Upvoted for calculation. Shakes fist for arguing against my pet cause. Although I didn’t do the math, I suspected that it might turn out this way. I didn’t mention that because of a chain of thought similar to grouchymusicologist’s. I figure that people will not disrupt their money-earning time to sign up for this and for that reason donate less to charity. I think it’s far more likely that they will be fooling around on the internet, reading LessWrong, and might feel motivated to use some time that would otherwise be spent unproductively on signing up. I hoped that the easy fuzzies might motivate some people into an act of “charity” that they otherwise might not make.

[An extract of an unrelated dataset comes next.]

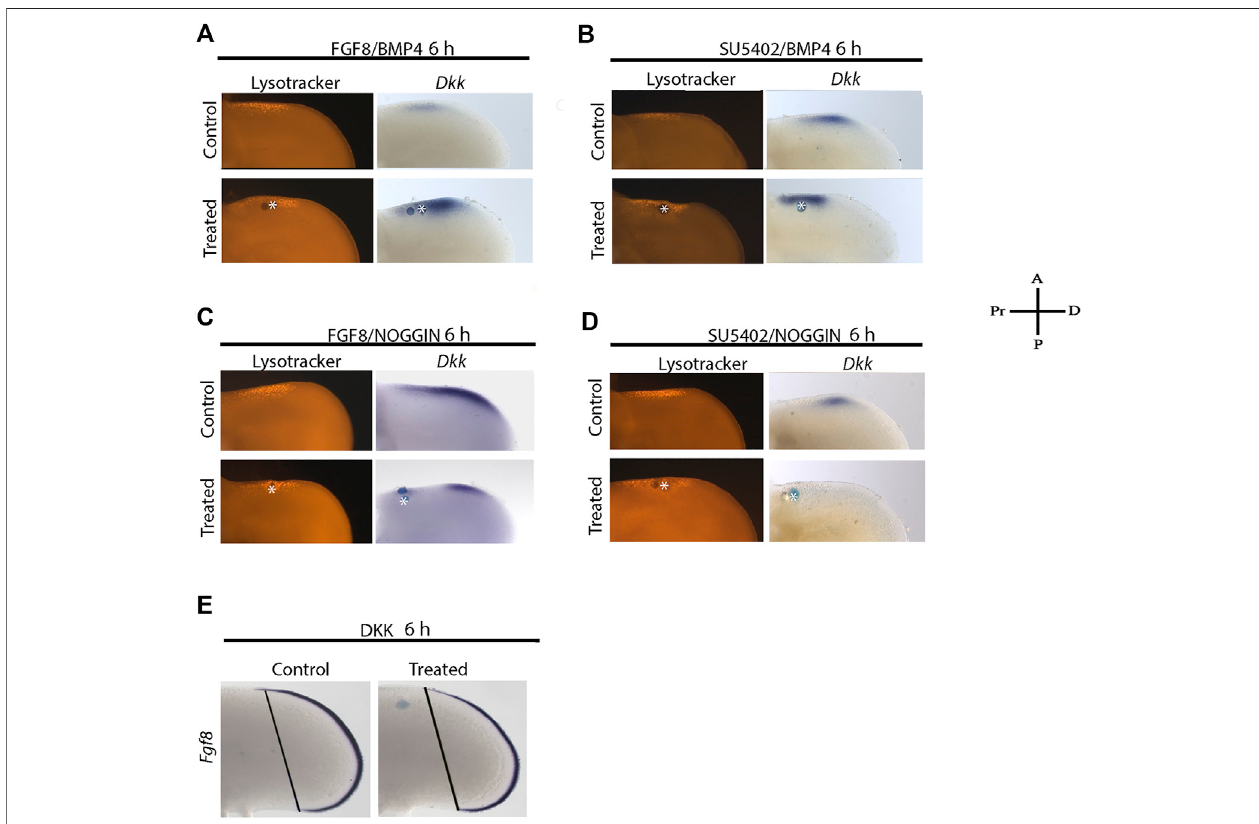
FIGURE 6 | The last step to induce cell death is the inhibition of FGF signaling.Double treatments were done to promote or block FGF and BMP signaling for 6 h. Under these conditions, lysotracker staining and Dkk gene expression were evaluated. (A) Double FGF8 and BMP4 treatment promoted Dkk expression, and cell death wasobservedclosertotheBMPbead. (B) InhibitingFGFsignalinginthepresenceofBMP4, Dkk wasstillexpressed. (C) TreatmentwithNOGGINandinthepresenceof FGF8 signi fi cantly inhibited Dkk expression, but it slightly diminished the area of cell death. (D) Double treatment inhibiting FGF and BMP signaling inhibited Dkk gene expression, but no cell death. (E) Fgf8 gene expression is inhibited in response to DKK protein. Notice that the blue line of the right limb (DKK treatment) — representing the expression of Fgf8 from the limb posterior margin to the anterior limb margin — is shorter than the contralateral limb.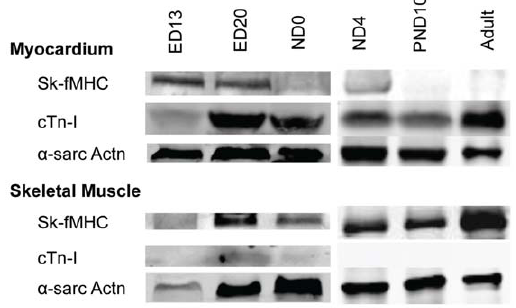
Figure 3. Western blot analysis of developing myocardium and skeletal muscle. Lane 1 : ED13; Lane 2 : ED20; Lane 3 : ND0; Lane 4 : ND4; Lane 5 : PND10; Lane 6 : Adult (8 week-old). Top panel : Left ventricular myocardium, Bottom panel : hind limbs at ED13, ED20, ND0, and ND4, and gastrocnemius muscle in PND10 and adult. At ED13 and ED20, left ventricular myocardium expressed sk-fMHC and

Even if you get 100 Less Wrongers to register, it seems that the expected number of transplant patient lives saved will be less than the expected number of malaria victims saved by giving $40 yourself to AMF. It seems that wasting people’s time (which works in small increments through willpower depletion, interrupting serendipity and other probabilistic or finely graduated effects), or conversely producing an interesting post and discussion about efficient charity (I enjoyed the post), will altruistically dominate the marrow effects.
ETA: Also, if you’re going to pitch thousands of people, it’s much, much, better for you to do that kind of basic background work rather than make the readers either go on faith or wastefully spend more cycles in parallel. General rule: if you can save the average reader 1 minute of processing with 20 minutes of work, that’s a good deal.
The calculation doesn’t mention the warm fuzzy feeling of getting personally involved. Registering might be a more involved way of support than donating, and make someone feel good about it. So best do both :-)
I reposted this article in Discussion with a small addendum. Since your arguments are all really relevant, please repost them there if you have the time/inclination, so that people can still see and think about them. I didn’t modify the article myself because 1) I’m lazy and need to get to class and 2) I’m hoping people will sign up before they read any arguments against it, because I do think that this is a way for people to put time towards charity that they otherwise wouldn’t. But I respect and am grateful for your deconstruction of the mathematics of charity going on here.